Justiça dá prazo de 72 horas para executar despejo de comunidade Guarani Kaiowá

Se não abandonar terra, parte do tekoha Laranjeira Nhanderu pode ser despejada com uso de força policial; comunidade aguarda demarcação há uma década

Crianças e idosos integram comunidade que pode ser despejada no Mato Grosso do Sul. Foto: comunidade Laranjeira Nhanderu

Crianças e idosos integram comunidade que pode ser despejada no Mato Grosso do Sul. Dona Alda, sentada, é uma das anciãs do tekoha. Foto: comunidade Laranjeira Nhanderu

Por Tiago Miotto, da Ascom/Cimi

A Justiça Federal de Dourados determinou que a comunidade Guarani Kaiowá do tekoha – lugar onde se é – Laranjeira Nhanderu desocupe parte de uma fazenda retomada no município de Rio Brilhante, no Mato Grosso do Sul. Caso não desocupem a área em 72 horas, contadas a partir de quarta-feira (14), a força policial pode ser utilizada para executar a reintegração de posse contra a comunidade.

A decisão judicial é do dia 9 de novembro, mas o prazo de três dias começou a contar a partir da notificação à Procuradoria Federal Especializada da Fundação Nacional do Índio (Funai). Segundo informações do órgão, eles foram notificados na manhã desta quarta (14) e preparam recurso contra a sentença. O despejo pela polícia, portanto, pode ocorrer a partir de segunda (19).

O juiz federal determina que a comunidade desocupe a sede e outras áreas retomadas na Fazenda Santo Antônio da Boa Esperança, mas mantém o direito dos indígenas permanecerem na reserva legal da propriedade, cuja mata é ocupada por eles de forma contínua há cerca de oito anos.

A sede da fazenda que incide sobre o território tradicional reivindicado pelos Guarani e Kaiowá foi retomada no dia 31 de outubro. O tekoha Laranjeira Nhanderu, segundo informação dos indígenas, tem cerca de 180 pessoas, incluindo crianças e idosos e contando também a parte da comunidade estabelecida na reserva legal da fazenda.

“A gente não vai sair. Nós vamos ficar. Estamos aqui nessa luta há onze anos, vamos permanecer aqui com a nossa reza, com os nossos anciões”, afirma Kunha Potý’i, moradora da comunidade.

“Estamos aqui pelo nosso direito e pela nossa terra. Faz muitos anos que estamos esperando sem plantar e sem colher nada, vivendo da cesta básica da Funai”
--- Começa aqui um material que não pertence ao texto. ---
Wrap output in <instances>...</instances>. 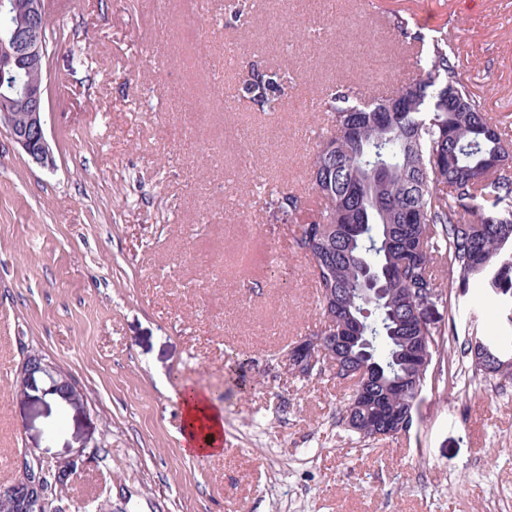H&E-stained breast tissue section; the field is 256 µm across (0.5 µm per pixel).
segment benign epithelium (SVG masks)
I'll return each instance as SVG.
<instances>
[{"label":"benign epithelium","instance_id":"7a95c632","mask_svg":"<svg viewBox=\"0 0 512 512\" xmlns=\"http://www.w3.org/2000/svg\"><path fill=\"white\" fill-rule=\"evenodd\" d=\"M0 15L22 19L20 26L10 27L0 34V77L11 76L13 64L19 60L25 61L26 72L30 74L27 81L15 88L16 97L0 96V128L33 163L44 169H52L56 162L47 139L45 122V93L48 91L49 74L45 0H0ZM17 98L24 107L19 122L14 119L13 113ZM325 340L339 342L347 340V337L338 336L336 329L328 324L323 325L291 347L281 357L280 363L294 374L302 371L311 376H321L327 372L335 374L334 361L324 357L321 347ZM37 373L53 384L60 383L64 391H73L72 381L56 364L29 352L23 354L17 373L18 391H23ZM92 460L90 454L79 451L50 466L35 453H25L17 460L14 482L0 491V497L11 500L16 512H43L49 504L52 505L50 512H66L62 505L65 492L58 475L80 469Z\"/></svg>","mask_w":512,"mask_h":512}]
</instances>
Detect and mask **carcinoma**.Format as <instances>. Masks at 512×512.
Here are the masks:
<instances>
[{"instance_id": "cac0c4a2", "label": "carcinoma", "mask_w": 512, "mask_h": 512, "mask_svg": "<svg viewBox=\"0 0 512 512\" xmlns=\"http://www.w3.org/2000/svg\"><path fill=\"white\" fill-rule=\"evenodd\" d=\"M419 74L393 97L367 98L338 90L323 102L334 132L329 156L333 186L316 188L315 218L299 225L294 242L311 261L322 319L344 336L341 365L369 375V395L351 403L343 419L363 438L388 433L414 410L430 371L444 362L448 339L437 321L423 320L418 291L452 308V293L494 268L512 271V148L496 121L481 112L452 61L448 40L436 39L417 63ZM243 96L263 106L281 96L276 73L255 74ZM392 104L384 112L356 110ZM271 212L295 217L306 202L292 192L265 198ZM443 254L446 274L434 272ZM369 279L380 292L367 302ZM472 364L489 377L512 376V346L475 339Z\"/></svg>"}]
</instances>
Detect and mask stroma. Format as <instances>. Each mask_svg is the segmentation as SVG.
Wrapping results in <instances>:
<instances>
[{
	"label": "stroma",
	"mask_w": 512,
	"mask_h": 512,
	"mask_svg": "<svg viewBox=\"0 0 512 512\" xmlns=\"http://www.w3.org/2000/svg\"><path fill=\"white\" fill-rule=\"evenodd\" d=\"M206 0L161 33L140 0H55L47 12V170L0 130V489L32 451L105 445L67 480L69 512H512V380L426 387L410 431L342 423L351 383L299 378L279 356L321 325L311 263L270 191L305 196L331 130L294 108L355 88L390 96L429 41L512 142V0ZM399 18L404 31L376 26ZM276 72L273 106L243 97ZM490 276L437 310L446 369L472 335H511ZM37 349L76 394L15 373ZM223 392L224 449L187 452L180 393Z\"/></svg>",
	"instance_id": "1"
}]
</instances>
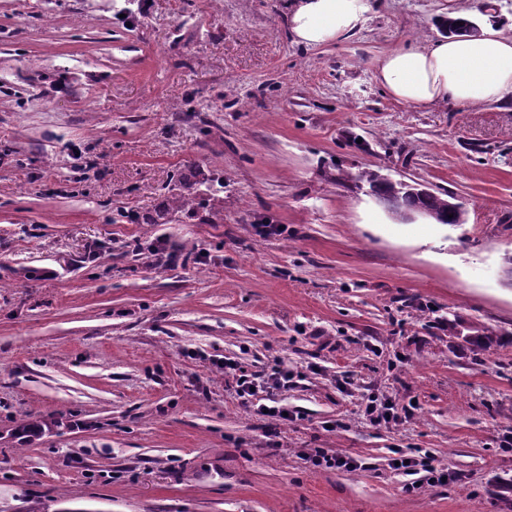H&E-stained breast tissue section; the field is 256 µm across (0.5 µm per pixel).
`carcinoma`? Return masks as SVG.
Returning a JSON list of instances; mask_svg holds the SVG:
<instances>
[{"mask_svg":"<svg viewBox=\"0 0 512 512\" xmlns=\"http://www.w3.org/2000/svg\"><path fill=\"white\" fill-rule=\"evenodd\" d=\"M339 182L363 183L375 188L377 192L392 196L404 208H421L438 224H463L465 212L448 207V195L431 191L424 194L401 192L400 183L390 181L374 170H363L356 176L349 174L338 177ZM177 191L168 196L167 204L155 211V214L144 217L147 224H166L169 219L179 213L194 211L195 195L187 190V177L183 174L177 178ZM448 335L464 336L465 340L475 343L480 348H487L496 341L498 331L484 323H465L458 319L448 320Z\"/></svg>","mask_w":512,"mask_h":512,"instance_id":"cac0c4a2","label":"carcinoma"}]
</instances>
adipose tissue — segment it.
<instances>
[{
    "mask_svg": "<svg viewBox=\"0 0 512 512\" xmlns=\"http://www.w3.org/2000/svg\"><path fill=\"white\" fill-rule=\"evenodd\" d=\"M371 9V0H291L288 28L296 43L324 46L353 34ZM374 74L394 101L418 109L499 102L512 97V35L489 24L476 35L404 44L379 56Z\"/></svg>",
    "mask_w": 512,
    "mask_h": 512,
    "instance_id": "1",
    "label": "adipose tissue"
}]
</instances>
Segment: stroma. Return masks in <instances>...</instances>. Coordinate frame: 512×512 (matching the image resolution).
Returning a JSON list of instances; mask_svg holds the SVG:
<instances>
[{
	"label": "stroma",
	"mask_w": 512,
	"mask_h": 512,
	"mask_svg": "<svg viewBox=\"0 0 512 512\" xmlns=\"http://www.w3.org/2000/svg\"><path fill=\"white\" fill-rule=\"evenodd\" d=\"M449 8L512 33V0H376L322 47L294 42L287 0H0V512H512V103L422 110L374 77ZM365 168L465 224L336 181ZM195 172L224 184L143 223ZM160 240L205 258L133 251ZM224 359L298 372L294 422L240 405ZM372 393L412 411L370 426ZM396 448L463 479L405 493ZM464 330L468 332L463 336L465 340L473 342L483 349L490 347L493 342H496L498 336V331L494 327L484 323H465L459 319H448L449 335L462 336ZM307 459L314 467H326L341 471L353 472L366 468L365 463L352 455L334 451L330 448H313Z\"/></svg>",
	"instance_id": "1"
}]
</instances>
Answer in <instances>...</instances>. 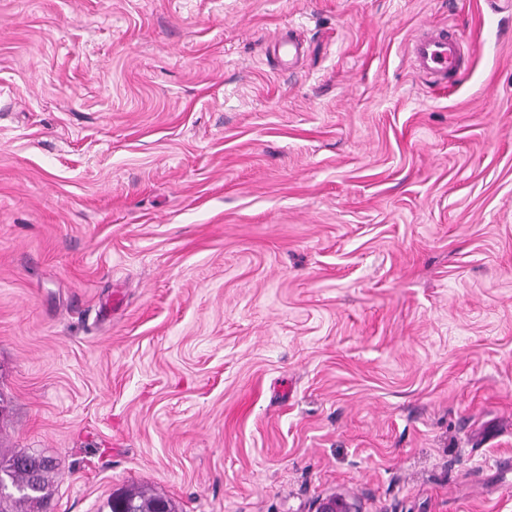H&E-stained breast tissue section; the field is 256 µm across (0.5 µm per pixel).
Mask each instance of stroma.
Instances as JSON below:
<instances>
[{"label":"stroma","mask_w":512,"mask_h":512,"mask_svg":"<svg viewBox=\"0 0 512 512\" xmlns=\"http://www.w3.org/2000/svg\"><path fill=\"white\" fill-rule=\"evenodd\" d=\"M0 404L55 512H512V0H0ZM462 56L460 42L448 37L445 27H434L413 41L409 62L416 74L439 82L447 79L448 74L458 68ZM166 501L169 512H175V507L167 499L159 495H147L144 491L130 488L112 495L108 500V512H154L158 501Z\"/></svg>","instance_id":"stroma-1"}]
</instances>
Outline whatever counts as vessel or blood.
Instances as JSON below:
<instances>
[{
  "label": "vessel or blood",
  "instance_id": "1",
  "mask_svg": "<svg viewBox=\"0 0 512 512\" xmlns=\"http://www.w3.org/2000/svg\"><path fill=\"white\" fill-rule=\"evenodd\" d=\"M462 56L460 42L450 37L446 28L434 27L413 41L409 62L416 74L439 82L458 68Z\"/></svg>",
  "mask_w": 512,
  "mask_h": 512
}]
</instances>
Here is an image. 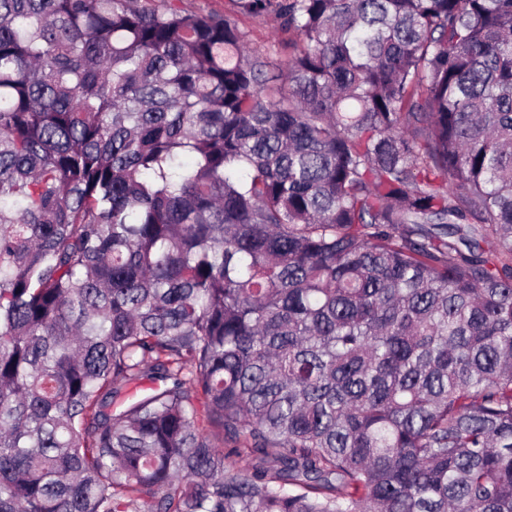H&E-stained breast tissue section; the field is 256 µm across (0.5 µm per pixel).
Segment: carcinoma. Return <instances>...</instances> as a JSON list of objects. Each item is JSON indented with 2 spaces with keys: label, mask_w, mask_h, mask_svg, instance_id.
<instances>
[{
  "label": "carcinoma",
  "mask_w": 512,
  "mask_h": 512,
  "mask_svg": "<svg viewBox=\"0 0 512 512\" xmlns=\"http://www.w3.org/2000/svg\"><path fill=\"white\" fill-rule=\"evenodd\" d=\"M230 3L0 0V512H512V0ZM235 19L238 26L248 33L249 38L257 46L271 47L273 50L280 51L281 46H278L277 42L274 43V40L288 37L278 32L279 23L272 16L255 17L237 14Z\"/></svg>",
  "instance_id": "cac0c4a2"
}]
</instances>
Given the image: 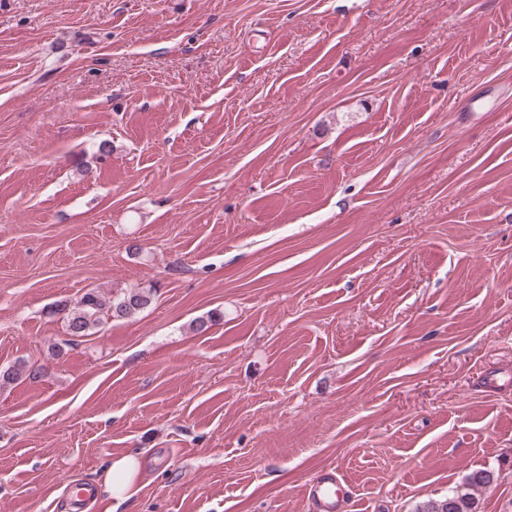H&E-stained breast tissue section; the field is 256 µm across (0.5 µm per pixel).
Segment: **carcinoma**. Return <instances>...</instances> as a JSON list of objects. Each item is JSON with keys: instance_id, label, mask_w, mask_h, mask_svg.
<instances>
[{"instance_id": "obj_1", "label": "carcinoma", "mask_w": 512, "mask_h": 512, "mask_svg": "<svg viewBox=\"0 0 512 512\" xmlns=\"http://www.w3.org/2000/svg\"><path fill=\"white\" fill-rule=\"evenodd\" d=\"M152 303V292L139 288H129L117 297H106L97 288L85 291L74 302L55 305L54 314L63 315L68 335L84 337L91 335L103 321L131 317ZM37 377L40 371L26 369V363L20 362L4 371H0V382L11 383L23 374ZM422 512H476L475 501L468 491L457 490L443 500L427 504Z\"/></svg>"}]
</instances>
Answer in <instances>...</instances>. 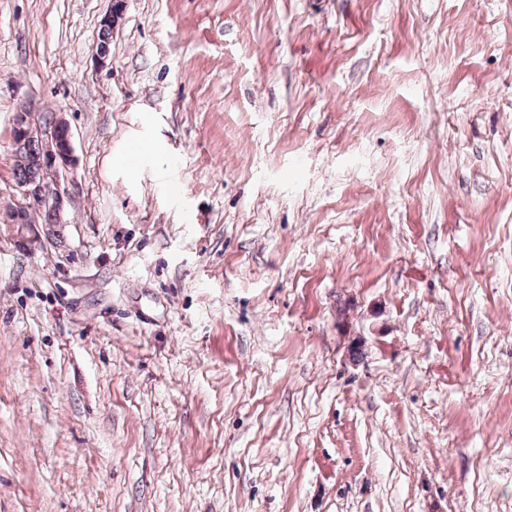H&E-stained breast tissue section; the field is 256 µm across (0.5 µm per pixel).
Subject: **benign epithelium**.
Masks as SVG:
<instances>
[{"label":"benign epithelium","instance_id":"1","mask_svg":"<svg viewBox=\"0 0 512 512\" xmlns=\"http://www.w3.org/2000/svg\"><path fill=\"white\" fill-rule=\"evenodd\" d=\"M64 125L66 122L58 118L47 125H42L37 122V115L24 106L15 113L14 134L23 141L31 136L39 140L43 145L42 163L49 167L52 181L47 184L29 182L19 187L23 202L6 213L4 223H24V211L32 205L46 207L58 216L63 213L70 193L68 189L61 186L58 177H60V171L68 169L73 157L71 132H66L64 145H58L59 129Z\"/></svg>","mask_w":512,"mask_h":512}]
</instances>
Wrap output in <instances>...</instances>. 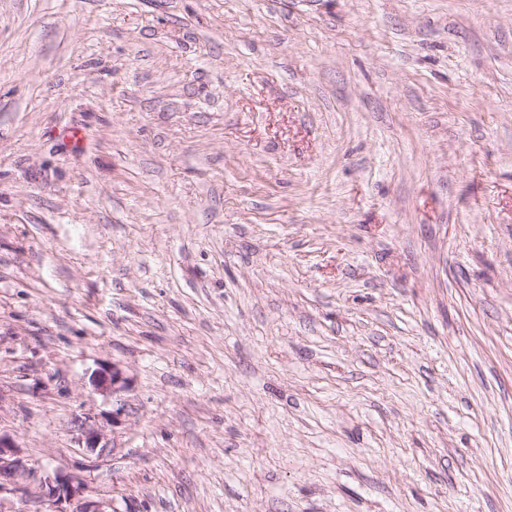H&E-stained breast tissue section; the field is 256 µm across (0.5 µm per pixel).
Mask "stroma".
<instances>
[{
  "label": "stroma",
  "mask_w": 512,
  "mask_h": 512,
  "mask_svg": "<svg viewBox=\"0 0 512 512\" xmlns=\"http://www.w3.org/2000/svg\"><path fill=\"white\" fill-rule=\"evenodd\" d=\"M0 433V512H512V0H0ZM77 431L79 432L78 440L79 443H81V448H90L91 450L95 448H107L106 445L100 446L104 435L101 430L91 423L89 417L88 420L85 418L83 421L78 422ZM18 448L12 439L0 434V496L3 492L18 493L25 490L19 479L24 467L17 457ZM42 498L58 510L53 512H114L112 504L84 500L86 490L84 482L77 476L46 477L41 484ZM76 504L72 510L63 509L60 505ZM109 508L110 510H106Z\"/></svg>",
  "instance_id": "obj_1"
}]
</instances>
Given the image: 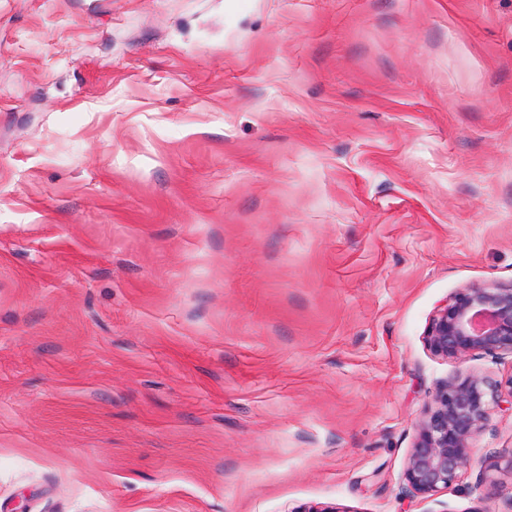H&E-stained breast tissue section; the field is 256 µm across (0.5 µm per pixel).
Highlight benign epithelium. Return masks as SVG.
<instances>
[{
    "label": "benign epithelium",
    "mask_w": 512,
    "mask_h": 512,
    "mask_svg": "<svg viewBox=\"0 0 512 512\" xmlns=\"http://www.w3.org/2000/svg\"><path fill=\"white\" fill-rule=\"evenodd\" d=\"M425 344L433 355L446 359L512 355V284L461 289L432 316ZM503 404L512 406V376L491 380L460 371L445 381L409 456L405 479L410 493L429 499L468 470H478L481 483L493 481V472L512 474V453L482 458L473 446L491 408Z\"/></svg>",
    "instance_id": "benign-epithelium-1"
}]
</instances>
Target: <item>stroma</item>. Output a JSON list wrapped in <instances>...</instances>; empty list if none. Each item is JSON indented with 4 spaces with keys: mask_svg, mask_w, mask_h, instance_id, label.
<instances>
[{
    "mask_svg": "<svg viewBox=\"0 0 512 512\" xmlns=\"http://www.w3.org/2000/svg\"><path fill=\"white\" fill-rule=\"evenodd\" d=\"M511 281L512 0H0V512H503L405 470ZM425 344L435 356L512 355V284L461 289L432 316Z\"/></svg>",
    "mask_w": 512,
    "mask_h": 512,
    "instance_id": "obj_1",
    "label": "stroma"
}]
</instances>
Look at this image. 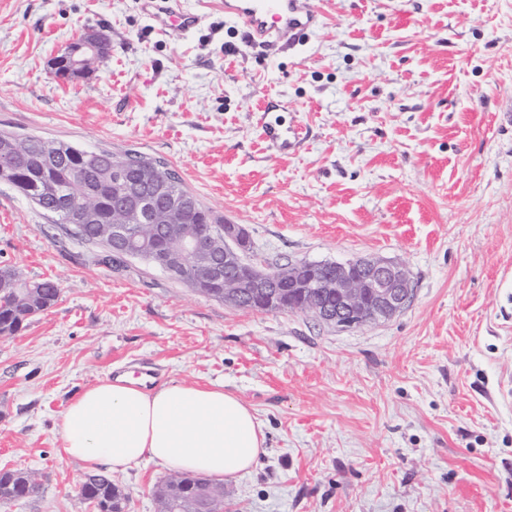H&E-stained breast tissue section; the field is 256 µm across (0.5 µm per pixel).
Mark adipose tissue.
<instances>
[{
	"label": "adipose tissue",
	"instance_id": "ef3b65f1",
	"mask_svg": "<svg viewBox=\"0 0 512 512\" xmlns=\"http://www.w3.org/2000/svg\"><path fill=\"white\" fill-rule=\"evenodd\" d=\"M64 453L124 473L150 460L214 480L237 477L265 451L254 411L223 386L169 381L154 390L125 374L103 379L67 405Z\"/></svg>",
	"mask_w": 512,
	"mask_h": 512
}]
</instances>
Preocupação com acesso a serviços básicos, como ônibus escolar para crianças, motivo aumento da ocupação. Foto: comunidade de Laranjeira Nhanderu

Preocupação com acesso a serviços básicos, como ônibus escolar para crianças, motivo aumento da ocupação. Foto: comunidade Laranjeira Nhanderu

Autonomia

A indígena explica que foram duas as razões principais para o avanço da retomada: a impossibilidade de fazerem seus roçados, na área de reserva legal, e também a falta de autonomia para se deslocarem e acessarem serviços básicos, pois o acesso à retomada precisava se dar por outra fazenda, cujo proprietário é muitas vezes hostil à sua passagem.

“Estamos aqui pelo nosso direito e pela nossa terra. Queremos que pelo menos o estudo seja concluído, faz muitos anos que estamos esperando sem plantar nada e sem colher nada, vivendo da cesta básica da Funai”, explica Kunha Potý’i.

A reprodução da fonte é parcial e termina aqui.